MATERIAL TO PROCESS below:

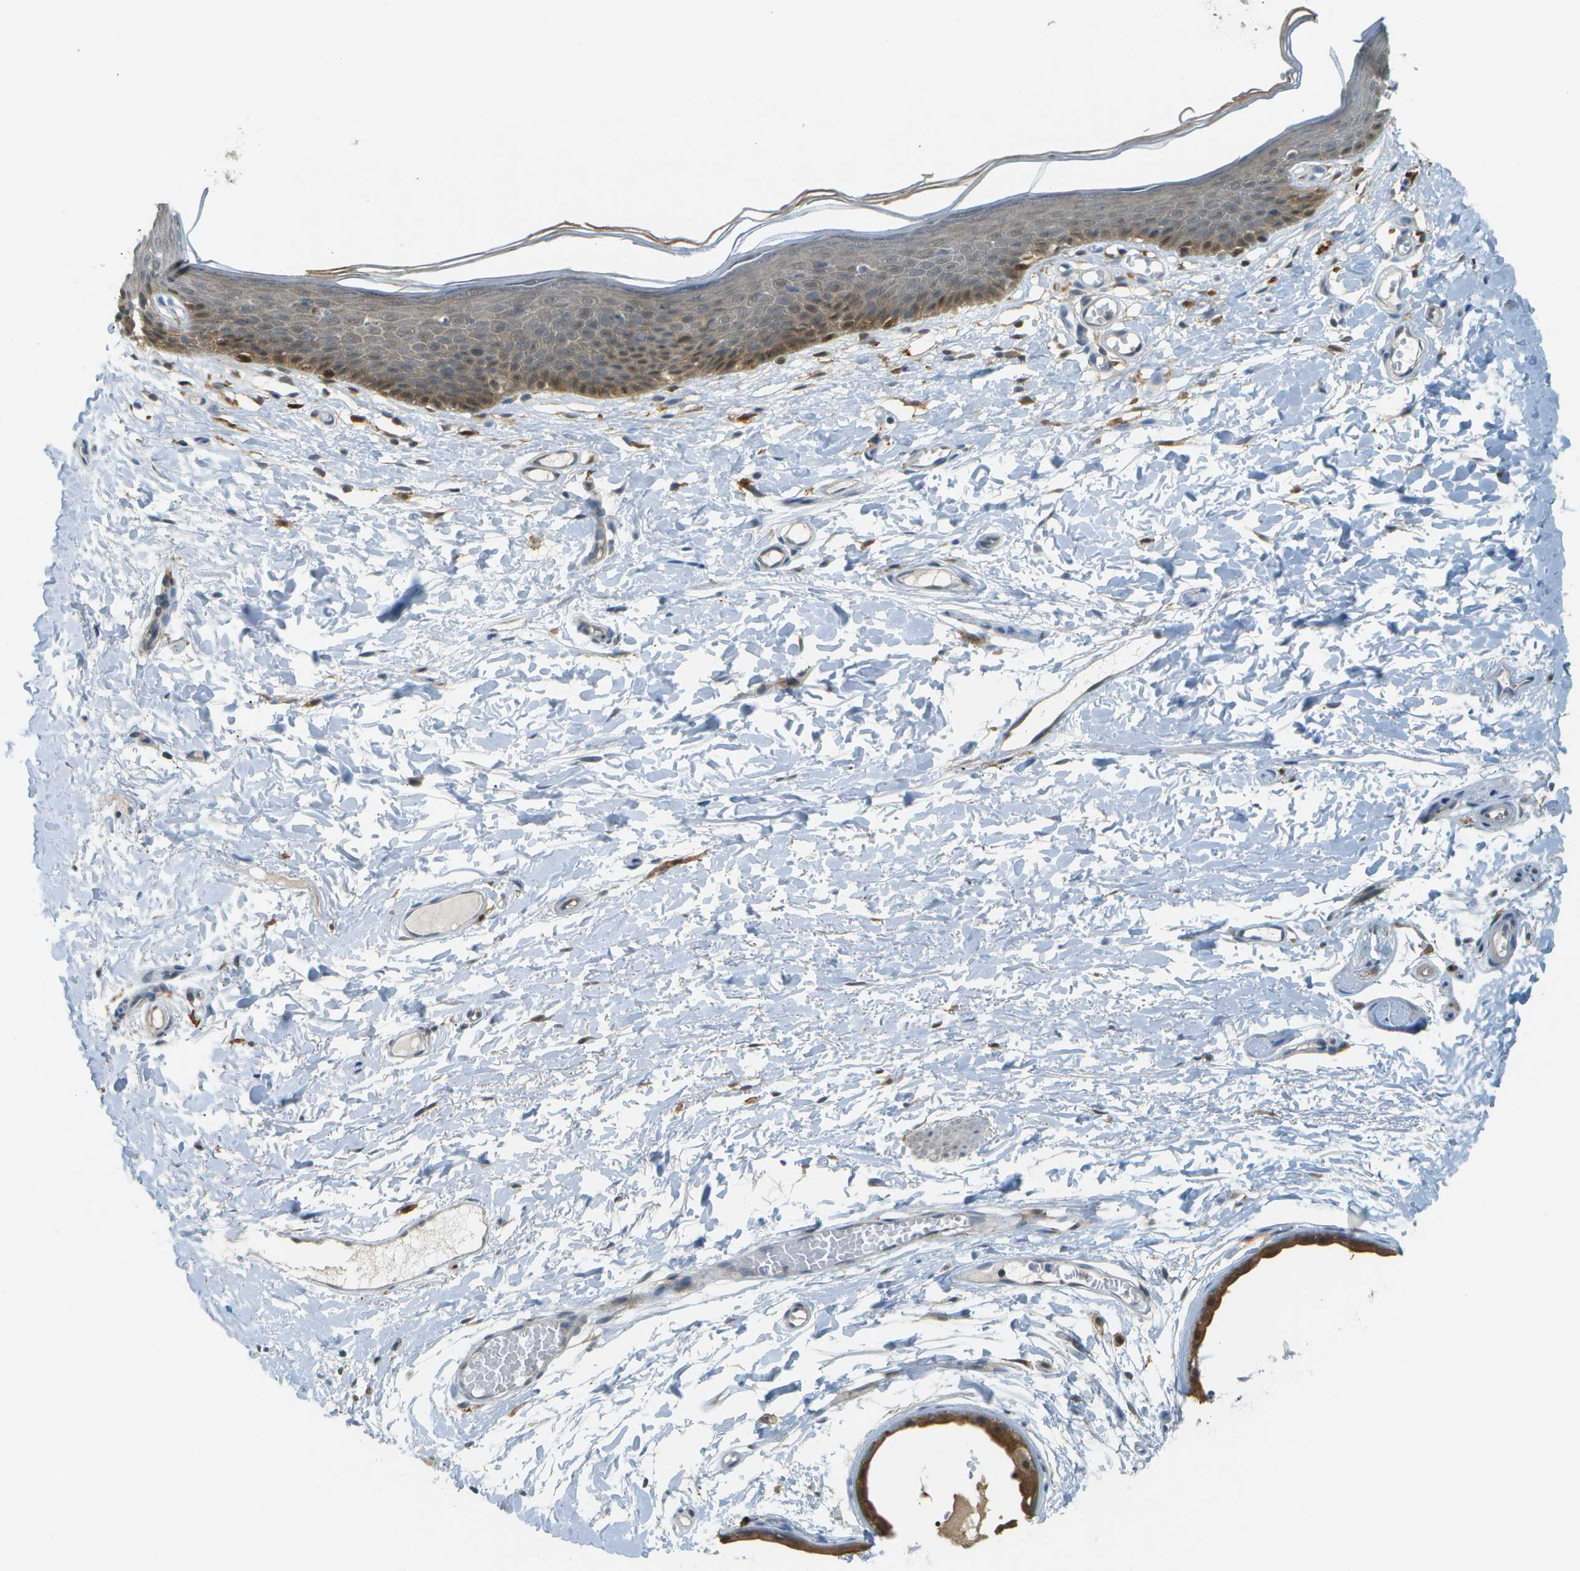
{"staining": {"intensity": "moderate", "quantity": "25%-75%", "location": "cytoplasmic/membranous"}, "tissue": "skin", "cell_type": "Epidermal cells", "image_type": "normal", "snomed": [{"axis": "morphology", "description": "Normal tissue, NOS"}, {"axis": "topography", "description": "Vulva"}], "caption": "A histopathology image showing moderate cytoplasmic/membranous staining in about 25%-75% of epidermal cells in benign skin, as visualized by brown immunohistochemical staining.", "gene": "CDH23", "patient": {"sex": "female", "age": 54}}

End of MATERIAL TO PROCESS.
MATERIAL TO PROCESS below:

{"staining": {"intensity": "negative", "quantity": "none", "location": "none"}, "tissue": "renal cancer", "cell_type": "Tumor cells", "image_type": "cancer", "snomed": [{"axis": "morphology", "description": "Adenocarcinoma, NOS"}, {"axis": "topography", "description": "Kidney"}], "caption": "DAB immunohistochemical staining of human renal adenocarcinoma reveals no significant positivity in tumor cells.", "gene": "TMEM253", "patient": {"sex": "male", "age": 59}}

End of MATERIAL TO PROCESS.
MATERIAL TO PROCESS below:

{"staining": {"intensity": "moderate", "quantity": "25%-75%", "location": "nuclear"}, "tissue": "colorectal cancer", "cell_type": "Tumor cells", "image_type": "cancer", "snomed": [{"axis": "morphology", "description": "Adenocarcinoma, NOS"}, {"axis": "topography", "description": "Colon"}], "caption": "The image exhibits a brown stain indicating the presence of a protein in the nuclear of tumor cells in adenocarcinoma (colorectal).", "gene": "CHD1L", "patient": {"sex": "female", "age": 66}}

End of MATERIAL TO PROCESS.

### PROBLEM DESCRIPTION
Copy every line from the material in which the word "tumor" can be found.

### EXERCISE OUTPUT
{"staining": {"intensity": "negative", "quantity": "none", "location": "none"}, "tissue": "renal cancer", "cell_type": "Tumor cells", "image_type": "cancer", "snomed": [{"axis": "morphology", "description": "Adenocarcinoma, NOS"}, {"axis": "topography", "description": "Kidney"}], "caption": "DAB immunohistochemical staining of human renal adenocarcinoma reveals no significant positivity in tumor cells.", "gene": "TMEM253", "patient": {"sex": "male", "age": 59}}
{"staining": {"intensity": "moderate", "quantity": "25%-75%", "location": "nuclear"}, "tissue": "colorectal cancer", "cell_type": "Tumor cells", "image_type": "cancer", "snomed": [{"axis": "morphology", "description": "Adenocarcinoma, NOS"}, {"axis": "topography", "description": "Colon"}], "caption": "The image exhibits a brown stain indicating the presence of a protein in the nuclear of tumor cells in adenocarcinoma (colorectal).", "gene": "CHD1L", "patient": {"sex": "female", "age": 66}}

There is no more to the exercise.